Seitenauszug:

Offenbar führte im vorliegenden Fall eine unterschiedliche (inhaltlich aber korrekte!) Begriffsverwendung zu Irritationen, die der Bürgerbeauftragte letztlich mit Hilfe einer ausführlichen Zuarbeit des Thüringer Landesamtes für Vermessung und Geoinformation (TLVermGeo) aufklären konnte:
Das betreffende Grundstück war seit Mitte der 1960er Jahre als Mülldeponie genutzt, dann aber Mitte der 1990er Jahre umfassend renaturiert worden; die Deponie war außer Betrieb und die Grundstücksoberfläche schon mit einer dünnen Grasschicht überzogen.
Entsprechend des für das Liegenschaftskataster geltenden Nutzungsarten-Kataloges (= Bestandteil der Thüringer Verwaltungsvorschrift für das Liegenschaftskataster - ThürVV-Lika vom 07.08.2014 (Thüringer Staatsanzeiger Nr. 34/2014 S. 1066) war für das Grundstück vom TLVermGeo nach entsprechender Inaugenscheinnahme zunächst die Nutzungsart „Grünland" eingetragen worden. Auf Grund eines schon im Vorfeld abgelaufenen ➤ Widerspruchsverfahrens war dieser Eintrag dann in „Deponie oberirdisch" geändert worden.

Aufgabenstellung: Geben Sie alles im Seitenauszug von „Offenbar führte im" bis hinunter zu „dünnen Grasschicht überzogen." erneut wieder und benennen Sie dabei „Mülldeponie" in „Abfalldeponie" um.

Gezeigtes Material:

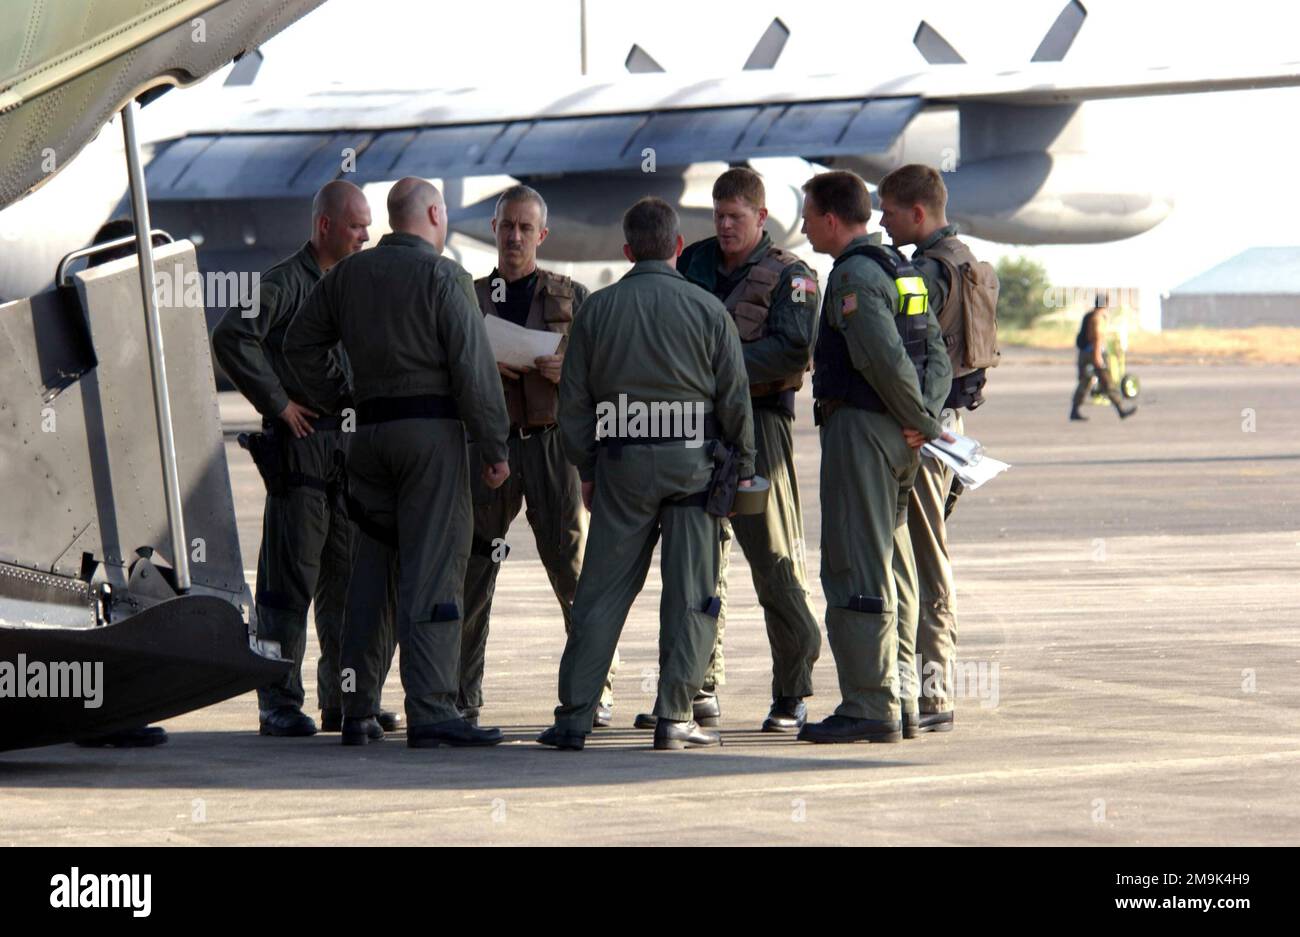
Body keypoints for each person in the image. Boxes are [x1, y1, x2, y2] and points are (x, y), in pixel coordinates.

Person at [284, 177, 512, 748]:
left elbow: (297, 345)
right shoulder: (443, 275)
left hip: (369, 438)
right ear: (435, 213)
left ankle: (357, 705)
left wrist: (340, 396)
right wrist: (494, 446)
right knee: (434, 567)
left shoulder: (348, 276)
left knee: (370, 573)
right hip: (429, 439)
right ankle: (433, 708)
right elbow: (474, 368)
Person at [537, 197, 755, 752]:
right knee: (692, 595)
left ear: (628, 250)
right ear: (678, 246)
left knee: (600, 595)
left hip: (622, 468)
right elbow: (735, 401)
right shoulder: (708, 310)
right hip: (693, 468)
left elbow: (573, 405)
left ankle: (574, 719)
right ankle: (674, 716)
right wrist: (742, 469)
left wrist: (588, 466)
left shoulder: (597, 311)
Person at [211, 181, 401, 738]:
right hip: (301, 455)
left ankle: (343, 701)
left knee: (346, 587)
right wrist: (278, 403)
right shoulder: (284, 284)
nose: (367, 235)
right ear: (325, 227)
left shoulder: (352, 286)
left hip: (348, 458)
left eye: (368, 226)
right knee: (286, 586)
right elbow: (231, 337)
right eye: (357, 226)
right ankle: (277, 702)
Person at [645, 166, 819, 734]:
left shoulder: (792, 276)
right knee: (697, 566)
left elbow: (791, 353)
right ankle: (696, 687)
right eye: (718, 215)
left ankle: (792, 691)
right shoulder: (692, 262)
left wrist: (712, 368)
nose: (723, 225)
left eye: (735, 217)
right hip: (692, 428)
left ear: (761, 218)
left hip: (760, 428)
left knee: (772, 561)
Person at [799, 170, 952, 744]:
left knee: (854, 564)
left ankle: (870, 703)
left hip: (865, 431)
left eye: (810, 216)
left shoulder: (855, 277)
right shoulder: (903, 269)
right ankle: (904, 697)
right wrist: (926, 419)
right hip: (903, 435)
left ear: (831, 220)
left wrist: (918, 418)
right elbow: (934, 349)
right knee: (895, 564)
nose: (807, 227)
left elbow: (883, 360)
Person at [459, 185, 617, 728]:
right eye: (506, 226)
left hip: (554, 447)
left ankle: (592, 690)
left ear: (542, 235)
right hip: (493, 449)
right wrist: (482, 366)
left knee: (573, 570)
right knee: (475, 570)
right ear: (494, 230)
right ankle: (463, 697)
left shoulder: (574, 297)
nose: (515, 237)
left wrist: (567, 369)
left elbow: (608, 367)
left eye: (526, 228)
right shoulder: (471, 297)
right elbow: (444, 365)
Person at [878, 163, 999, 734]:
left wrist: (917, 417)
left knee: (924, 557)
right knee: (927, 552)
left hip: (924, 430)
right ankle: (927, 687)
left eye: (891, 210)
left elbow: (907, 352)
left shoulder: (922, 271)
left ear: (918, 213)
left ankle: (933, 693)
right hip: (949, 424)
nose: (882, 219)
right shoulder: (971, 261)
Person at [73, 219, 173, 749]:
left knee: (108, 596)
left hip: (101, 486)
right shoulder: (113, 316)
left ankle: (106, 711)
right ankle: (106, 716)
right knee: (114, 595)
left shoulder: (79, 306)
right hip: (107, 487)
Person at [1071, 294, 1136, 421]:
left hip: (1084, 354)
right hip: (1093, 354)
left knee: (1085, 382)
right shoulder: (1098, 318)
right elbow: (1097, 338)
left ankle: (1074, 410)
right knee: (1107, 382)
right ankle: (1120, 410)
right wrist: (1097, 357)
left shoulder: (1089, 315)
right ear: (1105, 304)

Antwortfeld:
Offenbar führte im vorliegenden Fall eine unterschiedliche (inhaltlich aber korrekte!) Begriffsverwendung zu Irritationen, die der Bürgerbeauftragte letztlich mit Hilfe einer ausführlichen Zuarbeit des Thüringer Landesamtes für Vermessung und Geoinformation (TLVermGeo) aufklären konnte:
Das betreffende Grundstück war seit Mitte der 1960er Jahre als Abfalldeponie genutzt, dann aber Mitte der 1990er Jahre umfassend renaturiert worden; die Deponie war außer Betrieb und die Grundstücksoberfläche schon mit einer dünnen Grasschicht überzogen.